Segment Start: Excerpted data
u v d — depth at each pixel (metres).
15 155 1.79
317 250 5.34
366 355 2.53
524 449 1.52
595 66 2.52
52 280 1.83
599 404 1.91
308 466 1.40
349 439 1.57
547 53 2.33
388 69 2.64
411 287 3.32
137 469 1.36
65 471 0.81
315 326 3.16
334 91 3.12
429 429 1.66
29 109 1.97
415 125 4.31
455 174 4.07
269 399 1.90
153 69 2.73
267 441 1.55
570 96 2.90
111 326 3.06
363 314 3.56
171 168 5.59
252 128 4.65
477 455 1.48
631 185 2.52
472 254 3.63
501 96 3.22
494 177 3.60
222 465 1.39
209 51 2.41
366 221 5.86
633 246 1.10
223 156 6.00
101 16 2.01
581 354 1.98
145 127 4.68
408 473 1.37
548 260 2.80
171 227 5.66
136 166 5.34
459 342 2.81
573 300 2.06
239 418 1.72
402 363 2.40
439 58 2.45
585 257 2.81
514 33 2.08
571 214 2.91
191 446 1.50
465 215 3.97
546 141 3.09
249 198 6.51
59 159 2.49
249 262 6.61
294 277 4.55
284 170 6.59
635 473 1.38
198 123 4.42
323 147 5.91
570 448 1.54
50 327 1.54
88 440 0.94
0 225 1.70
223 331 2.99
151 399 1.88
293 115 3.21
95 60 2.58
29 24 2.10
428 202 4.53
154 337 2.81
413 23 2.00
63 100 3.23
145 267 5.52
Segment End: Excerpted data
How to complete this task
Give every entry again, exactly as it reads.

Task output
u v d — depth at each pixel (metres).
15 155 1.79
317 250 5.34
366 355 2.53
524 449 1.52
595 66 2.52
52 280 1.83
599 404 1.91
308 466 1.40
349 439 1.57
547 53 2.33
388 69 2.64
411 287 3.32
137 469 1.36
65 471 0.81
315 326 3.16
334 91 3.12
429 429 1.66
29 109 1.97
415 125 4.31
455 174 4.07
269 399 1.90
153 69 2.73
267 441 1.55
570 96 2.90
111 326 3.06
363 314 3.56
171 168 5.59
252 128 4.65
477 455 1.48
631 185 2.52
472 254 3.63
501 96 3.22
494 177 3.60
222 465 1.39
209 51 2.41
366 221 5.86
633 246 1.10
223 156 6.00
101 16 2.01
581 354 1.98
145 127 4.68
408 473 1.37
548 260 2.80
171 227 5.66
136 166 5.34
459 342 2.81
573 300 2.06
239 418 1.72
402 363 2.40
439 58 2.45
585 257 2.81
514 33 2.08
571 214 2.91
191 446 1.50
465 215 3.97
546 141 3.09
249 198 6.51
59 159 2.49
249 262 6.61
294 277 4.55
284 170 6.59
635 473 1.38
198 123 4.42
323 147 5.91
570 448 1.54
50 327 1.54
88 440 0.94
0 225 1.70
223 331 2.99
151 399 1.88
293 115 3.21
95 60 2.58
29 24 2.10
428 202 4.53
154 337 2.81
413 23 2.00
63 100 3.23
145 267 5.52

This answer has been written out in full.